Pour l'électricité, l'énergie primaire est égale à l'énergie servant à la produire. En vertu des lois de la physique – cycles de Carnot et lois de la thermodynamique –, deux tiers de cette énergie sont dissipés en chaleur dans les centrales thermiques et la consommation finale de 1 kilowattheure d'électricité mobilise presque 3 kilowattheures d'énergie au niveau de la production. On retient conventionnellement le chiffre de 2,58, appelé « coefficient de conversion », cohérent avec le rendement des turbines actuelles.
Cependant, une contrainte réglementaire fondée exclusivement sur l'énergie primaire risque d'opérer un découplage entre la réduction de la consommation d'énergie et l'autre objectif majeur du Grenelle de l'environnement qu'est la lutte contre les émissions de gaz à effet de serre.
En effet, à configuration technologique inchangée, la consommation moyenne d'un chauffe-eau électrique pour une famille de quatre personnes dans un logement de 100 mètres carrés est de 55 kilowattheures par mètre carré et par an en énergie primaire, contre 21 kilowattheures par mètre carré et par an pour un chauffe-eau à gaz, ce qui signifie que l'application stricte de la norme des 50 kilowattheures par mètre carré et par an évince totalement les équipements électriques classiques des constructions neuves.
La mission confiée à l'OPECST consistait à définir les conditions de mise en oeuvre de la norme, grâce à une « modulation » – selon le projet de loi – permettant d'éviter l'éviction totale de l'électricité, qui aurait un effet contraire à l'objectif de réduction des émissions de gaz à effet de serre. Ce faisant, il convenait évidemment de promouvoir le recours aux énergies renouvelables, qui apportent une contribution essentielle à la lutte contre le changement climatique.

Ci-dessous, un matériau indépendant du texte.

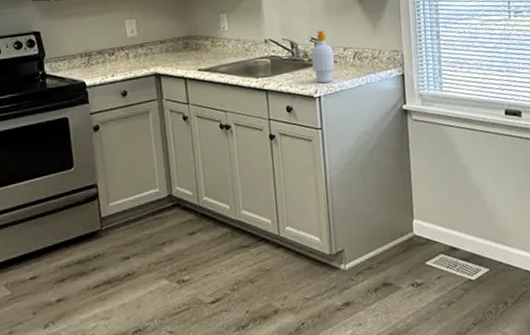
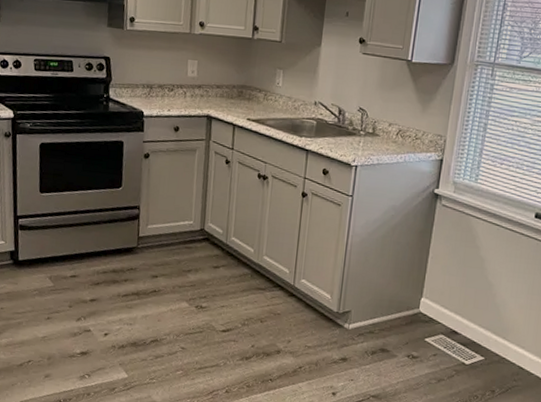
soap bottle: present [311,30,336,83] -> none [355,102,379,154]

Deux questions annexes étaient également posées par le législateur, l'une sur la nécessité d'adapter ou non le coefficient de conversion de l'électricité, l'autre sur l'évaluation de l'impact économique du nouveau dispositif d'encadrement énergétique pour les constructions. La polémique est intense sur ces sujets, mais l'OPECST a préféré prendre du champ. Conformément aux méthodes usuelles de travail de l'OPECST, nous nous sommes entourés d'un comité de pilotage qui nous a procuré le renfort des meilleurs spécialistes du secteur du bâtiment – le Conseil scientifique et technique du bâtiment (CSTB) et le Programme de recherche et d'expérimentation sur l'énergie dans le bâtiment (PREBAT), ainsi que de l'Académie des technologies, qui a réalisé en mars 2008 une étude sur l'efficacité énergétique dans les bâtiments. M. Claude Crampes, professeur d'économie à l'université de Toulouse, M. Jean Carassus, ancien directeur du département économie et sciences humaines du CSTB, ont fourni au comité de pilotage l'apport des sciences humaines, complément désormais indispensable à toute approche d'ordre technologique.
Nous avons également pris contact avec le terrain, procédant à l'audition de soixante-cinq acteurs des secteurs concernés et effectuant cinq déplacements en France : à Houilles, dans les Yvelines pour visiter la « maison écologique » de M. Bruno Comby, à Lyon et à Saint-Priest pour voir des bâtiments « Effinergie », à Grenoble pour rencontrer les ingénieurs du projet « Homes » chez Schneider, à Angers et à Orléans pour visiter le siège de l'ADEME et le centre de recherche « Castor et Pollux » de Promotelec. Trois voyages à l'étranger nous ont en outre permis de rencontrer des responsables de Minergie en Suisse, de visiter les quartiers Vauban et Rieselfeld à Fribourg-en-Brisgau, en Allemagne, puis le quartier BedZed à Londres.